Fragmento del documento:

En el prefacio que Shelley escribe en nombre de su mujer Mary Wollstonecraft para Frankenstein, señala los modelos de la poesía épica y dramática antigua y moderna, desde la Ilíada de Homero al Paraíso perdido de Milton, pasando por La tempestad y El sueño de una noche de verano de Shakespeare, que considera no solo los moldes primigenios de “la verdad de los principios de la naturaleza humana”, sino también los insoslayables patrones que deben guiar al “humilde novelista” en sus “creaciones en prosa”.

Amén del concepto ancilar y esencialmente lúdico que para los románticos como Shelley tienen el relato y la novela, frente a la grandeza trágica y filosófica de la Poesía, en esas afirmaciones, tanto la poesía épica, como la dramática, se consideran fenómenos y entidades narrativas previas y superiores, es verdad, pero, al final, análogas al relato en prosa que es la novela.

Consignas:
• 1. Enumera todas las obras que, según el fragmento sobre el prefacio de Frankenstein, Shelley señala como modelos de la poesía épica y dramática.
• 2. Según el fragmento sobre el prefacio de Frankenstein, ¿qué concepto tienen el relato y la novela para los románticos como Shelley?
• 3. Prosigue el fragmento sobre el prefacio de Frankenstein a partir de su última oración.
Los registros no tienen relación alguna con el fragmento sobre el prefacio de Frankenstein.

Registros proporcionados:
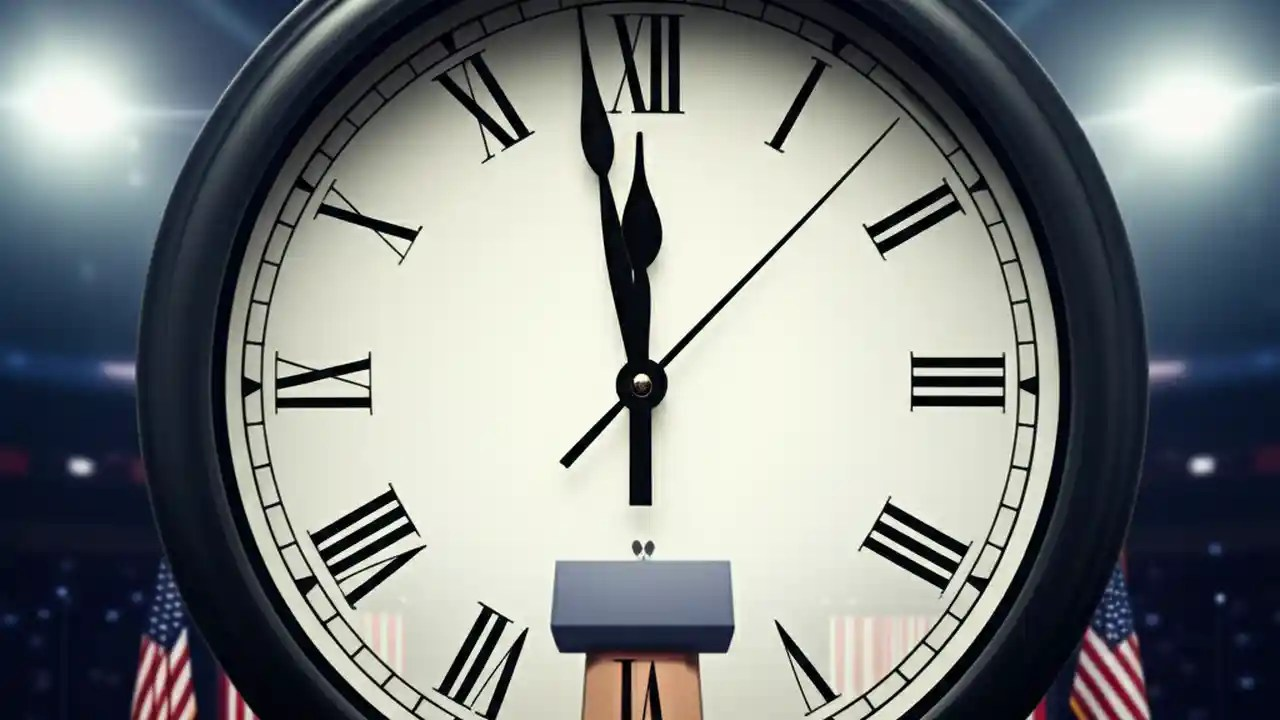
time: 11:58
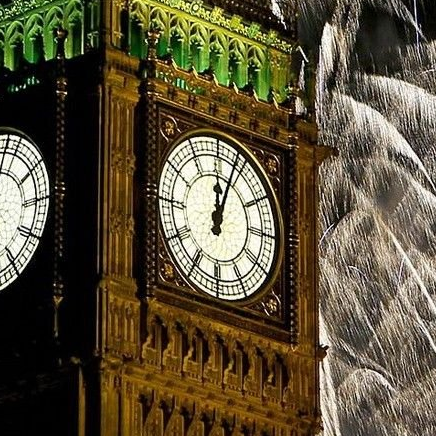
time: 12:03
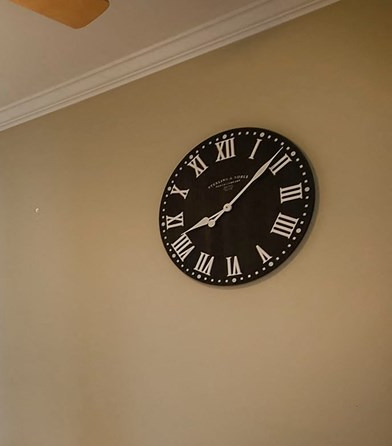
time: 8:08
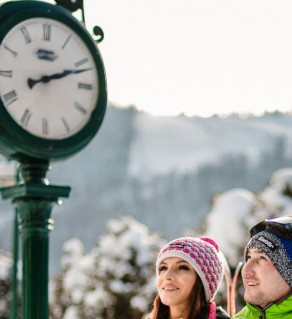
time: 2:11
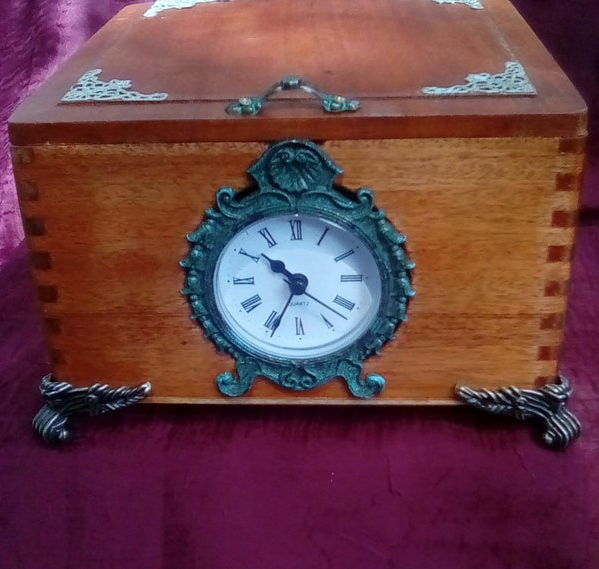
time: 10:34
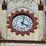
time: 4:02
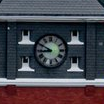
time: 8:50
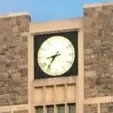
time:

Lista de respuestas:
• 1. La Ilíada de Homero, el Paraíso perdido de Milton, La tempestad y El sueño de una noche de verano de Shakespeare.

• 2. Un concepto ancilar y esencialmente lúdico.

• 3.
Por eso, no se extrañe, el lector, de que en este –tal vez insensato– experimento, que hemos iniciado, con el título de “La Importancia del Final”, se dote de nuevos finales tanto a grandes relatos épicos de la antigüedad clásica, como a algunas conocidas tragedias y comedias –e incluso romances–, junto a un buen ramillete de novelas modernas, pues todas ellas son historias que han pasado al acervo del lector curioso y obstinado; y algunas de ellas –bastantes– han terminado por convertirse incluso en lugares comunes de la cultura popular, para los que leen y para los que no leen, ni piensan leer ya nunca.

Estos tres nuevos finales inesperados que ofreceremos, en esta segunda entrega, cada uno de historias y de tiempos diversos y diferentes, abundan en esa intención. Es nuestro deseo que disfruten del experimento, ideado para lectores como ustedes.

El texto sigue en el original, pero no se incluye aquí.